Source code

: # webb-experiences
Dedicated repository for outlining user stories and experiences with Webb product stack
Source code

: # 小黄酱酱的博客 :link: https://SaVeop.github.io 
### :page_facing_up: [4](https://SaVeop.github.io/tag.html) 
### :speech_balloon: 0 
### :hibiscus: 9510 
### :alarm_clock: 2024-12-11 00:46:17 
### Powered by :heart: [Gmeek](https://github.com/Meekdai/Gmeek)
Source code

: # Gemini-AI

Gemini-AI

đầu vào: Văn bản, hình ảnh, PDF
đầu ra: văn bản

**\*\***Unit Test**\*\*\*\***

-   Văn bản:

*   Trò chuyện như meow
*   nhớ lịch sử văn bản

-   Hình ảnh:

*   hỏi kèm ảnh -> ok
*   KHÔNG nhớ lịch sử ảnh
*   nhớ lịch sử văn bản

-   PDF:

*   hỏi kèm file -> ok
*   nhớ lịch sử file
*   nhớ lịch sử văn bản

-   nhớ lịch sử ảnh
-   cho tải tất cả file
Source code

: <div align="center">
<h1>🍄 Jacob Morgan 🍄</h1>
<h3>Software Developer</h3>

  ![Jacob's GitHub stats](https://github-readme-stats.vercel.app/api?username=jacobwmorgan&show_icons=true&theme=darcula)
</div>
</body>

= = =

What is needed
Every line of the material above should be repeated exactly.

Result of the exercise
Source code

: # webb-experiences
Dedicated repository for outlining user stories and experiences with Webb product stack
Source code

: # 小黄酱酱的博客 :link: https://SaVeop.github.io 
### :page_facing_up: [4](https://SaVeop.github.io/tag.html) 
### :speech_balloon: 0 
### :hibiscus: 9510 
### :alarm_clock: 2024-12-11 00:46:17 
### Powered by :heart: [Gmeek](https://github.com/Meekdai/Gmeek)
Source code

: # Gemini-AI

Gemini-AI

đầu vào: Văn bản, hình ảnh, PDF
đầu ra: văn bản

**\*\***Unit Test**\*\*\*\***

-   Văn bản:

*   Trò chuyện như meow
*   nhớ lịch sử văn bản

-   Hình ảnh:

*   hỏi kèm ảnh -> ok
*   KHÔNG nhớ lịch sử ảnh
*   nhớ lịch sử văn bản

-   PDF:

*   hỏi kèm file -> ok
*   nhớ lịch sử file
*   nhớ lịch sử văn bản

-   nhớ lịch sử ảnh
-   cho tải tất cả file
Source code

: <div align="center">
<h1>🍄 Jacob Morgan 🍄</h1>
<h3>Software Developer</h3>

  ![Jacob's GitHub stats](https://github-readme-stats.vercel.app/api?username=jacobwmorgan&show_icons=true&theme=darcula)
</div>
</body>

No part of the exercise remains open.